Juan Cristóbal Portales

El yate es una utopia, un espacio de relajo y lujo anhelado pero inalcanzable por una mayoría de los mortales. Una metáfora e imaginario de la posición prometida y buscada por un mundo asalariado que aspira a vivir como Farkas. Mundo que hoy debe contentarse, no sin un dejo de envidia, con baños en aguas turquesa derroche de champaña y fiestas desbordadas vía imágenes faranduleras provistas por Hollywood o por Primer Plano. La realidad de ese mundo dista mucho de una navegación tranquila en plácidas aguas caribeñas. Por el contrario, se ahoga en crecientes morosidades crediticias, lagunas previsionales y promesas truncadas.

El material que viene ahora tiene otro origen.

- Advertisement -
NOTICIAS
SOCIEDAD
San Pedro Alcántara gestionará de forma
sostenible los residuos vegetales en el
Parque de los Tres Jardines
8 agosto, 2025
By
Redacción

Y hoy queda claro, está muy lejos de quienes administran su exiguo patrimonio de jubilación y han prometido subliminalmente, por años, llevarlos a un estado de goce similar.

Esa realidad, se vuelve aún más cruda al conocerse un video de la plana ejecutiva de una AFP festejando a lo Hugh Hefner arriba de un yate, la maximización de sus utilidades, al tiempo que se discute la precarización de las imposiciones de parte de los afiliados del sistema donde operan. Las disculpas del presidente de la administradora, si bien oportunas y necesarias, no logran ocultar la torpeza política de los ejecutivos, como tampoco la brecha que existe entre el mundo de algunos gobiernos corporativos (que dicen actuar bajo un mantra de ética y responsabilidad), y aquel que financia o trabaja en pos de sus licencias y confort. Tampoco minimizan la falta de conciencia de esos mismos gobiernos respecto del ecosistema comunicacional en que operan.

Este es un ecosistema donde todo es comunicación, donde las empresas ya no operan sobre una imagen intencional o pretendida, sino funcional del día a día Donde la reputación y sostenibilidad del negocio se juegan ya no en una certificación o premio particular, sino en el comportamiento 24/7 de cada uno de sus miembros y a lo largo de toda su cadena de valor. Cada acto público o privado incluso aquéllos en apariencia menos significativos - tuits, fotos o videos compartidos «motu proprio» o filtrados por terceros -, definen no sólo la imagen de una organización en la mente de sus públicos. También evidencian su identidad, valores y predisposición a acortar las brechas que impiden que un sector importante de la sociedad pueda trabajar por ser parte de ese yate caribeño y ampliar sus grados de libertad.